Especial Madres

Mi mamá, mi cuerpo y yo
Mamá me lleva una talla más pequeña al vestidor, pero ahora yo la dejo donde pertenece. Sin remordimiento | Ilustración: Olga Sánchez | Niú

Mi mamá me ponía los jeans, sacaba el metro de costura, restaba cuántos centímetros me sobraban y prometía que, con dieta, sería una niña nueva

     
  • Natalia Díaz
  • 30 de mayo 2017

Mi mamá me enseñó a guardar los pantalones que ya no me cerraban. Son para cuando bajés de peso. Son para que no tengamos que comprar nuevos. Pero comprábamos nuevos y, después, otros para sustituir esos. El clóset era un museo de la vergüenza. Mi mamá me ponía los jeans viejos sobre las caderas, sacaba el metro de costura, restaba cuántos centímetros me sobraban, lo dividía entre los meses que quedaban para terminar el año y me prometía que, con dieta, en unos meses sería una niña nueva.

En todo caso, nunca me molestó la niña vieja.

Antes de bañarme, me miraba en el espejo y hacía lo que mamá me enseñó a hacer: traer toda la grasa del estómago hasta un mismo lugar, asfixiar el cuerpo sobrante entre las dos manos, aguantar la respiración con la espalda tiesa. Así te verías flaca.

En mi adolescencia, llegábamos a los probadores con ropa en talla pequeña y grande. Antes de comprar la correcta, mi mamá me obligaba a caber en el cuerpo que ella quería que tuviera. Sos la primera gorda que hay en la casa.

Yo intentaba imaginarme tan flaca como lo fueron las otras mujeres de mi familia, tan flaca que las fajas les daban dos vueltas en la cintura y los relojes de muñeca los llevaban al tobillo. Tan flaca que podía llegar a los desayunos de mi abuela y comer arbitrariamente de lo que servía: el gallo pinto, la natilla, los huevos fritos, el salchichón, el pan y las tortillas con queso.

Antes de tenderme al sol, desabroché mi vestido y dejé al descubierto mi cuerpo, tal y como ha ido creciendo | Ilustración: Olga Sánchez | Niú

Durante los años tras su divorcio, mi mamá comió como si quisiera llenar la ausencia.
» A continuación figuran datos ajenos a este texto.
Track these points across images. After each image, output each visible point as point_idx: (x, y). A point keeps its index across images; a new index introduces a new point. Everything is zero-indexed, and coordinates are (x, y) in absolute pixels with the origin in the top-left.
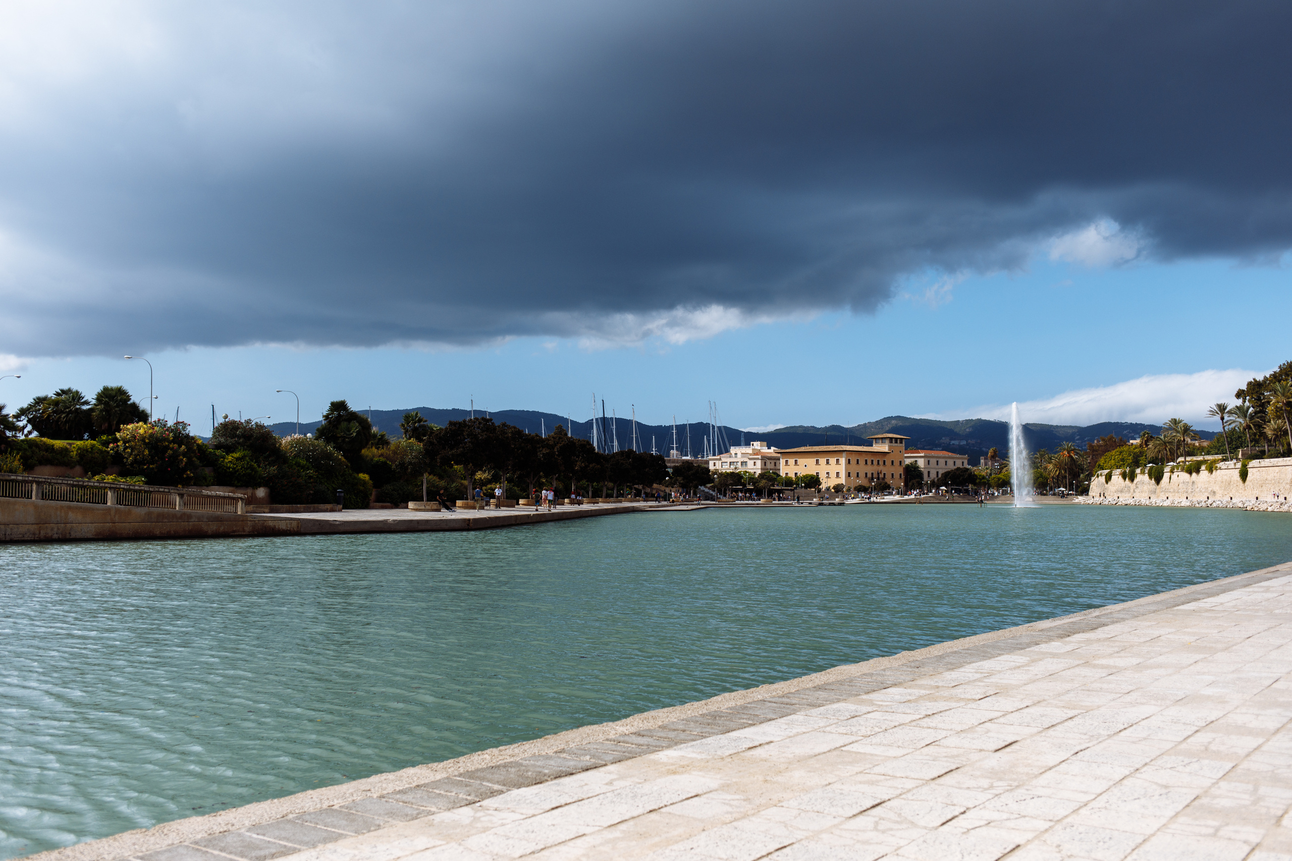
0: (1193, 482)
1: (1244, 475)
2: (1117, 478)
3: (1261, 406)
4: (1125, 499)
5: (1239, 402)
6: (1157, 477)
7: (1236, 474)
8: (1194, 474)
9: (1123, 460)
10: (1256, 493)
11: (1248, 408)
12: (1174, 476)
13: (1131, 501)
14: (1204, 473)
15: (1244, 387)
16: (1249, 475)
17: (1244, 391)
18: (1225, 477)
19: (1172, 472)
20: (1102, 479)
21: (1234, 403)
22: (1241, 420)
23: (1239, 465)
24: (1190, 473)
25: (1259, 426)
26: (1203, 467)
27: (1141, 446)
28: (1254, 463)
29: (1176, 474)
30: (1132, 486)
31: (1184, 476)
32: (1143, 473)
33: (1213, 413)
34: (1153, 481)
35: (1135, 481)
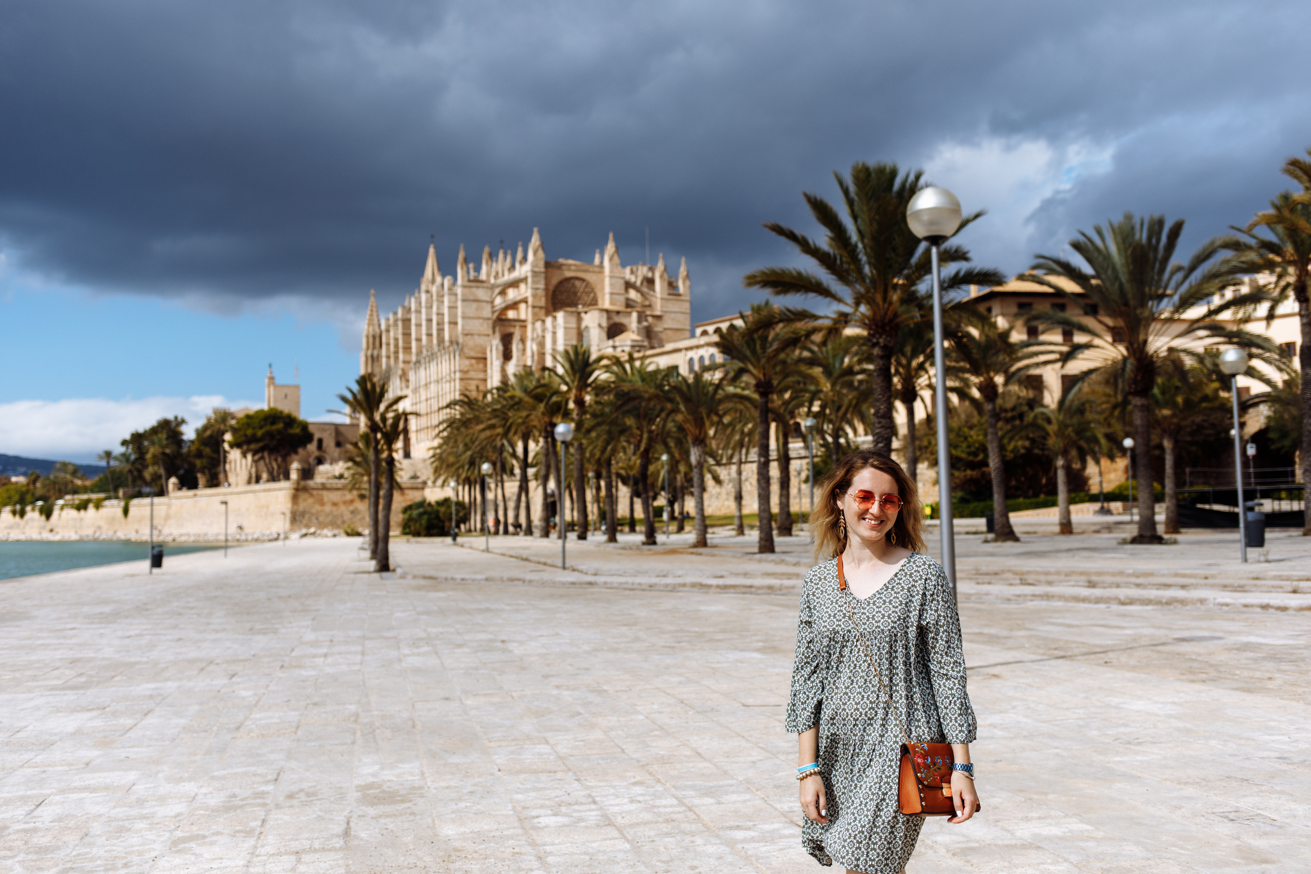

Debajo de la ropa, solía aplastar la panza turgente con calzones de faja elástica.

Durante los meses de calor, salía desnuda a tomar el sol y forraba sus brazos, muslos y torso con plástico de cocina. Al llegar a la ducha, cortaba el empaque casero y el sudor acumulado caía a la cerámica del piso de un sonoro trancazo. Nunca adelgazó.

Mi cuerpo salió de foco cuando ya no fui la única gorda en la casa. Mamá se deshizo de los pantalones viejos. Lentamente, para que la hiriera menos su espacio en el clóset.

Ahora que vivo sola, de vez en cuando, salimos juntas de compras y frunce el ceño cuando escojo un vestido holgado. Me lleva una talla más pequeña al vestidor, pero yo la dejo donde pertenece. Sin remordimiento.

Semanas atrás, fuimos a la playa. Ambas nos sentamos en la arena con los bikinis bajo la ropa. Antes de tenderme al sol, desabroché mi vestido y dejé al descubierto mi cuerpo, tal y como ha ido creciendo. Mamá me miró con extrañeza: ¿Así te vas a meter al mar?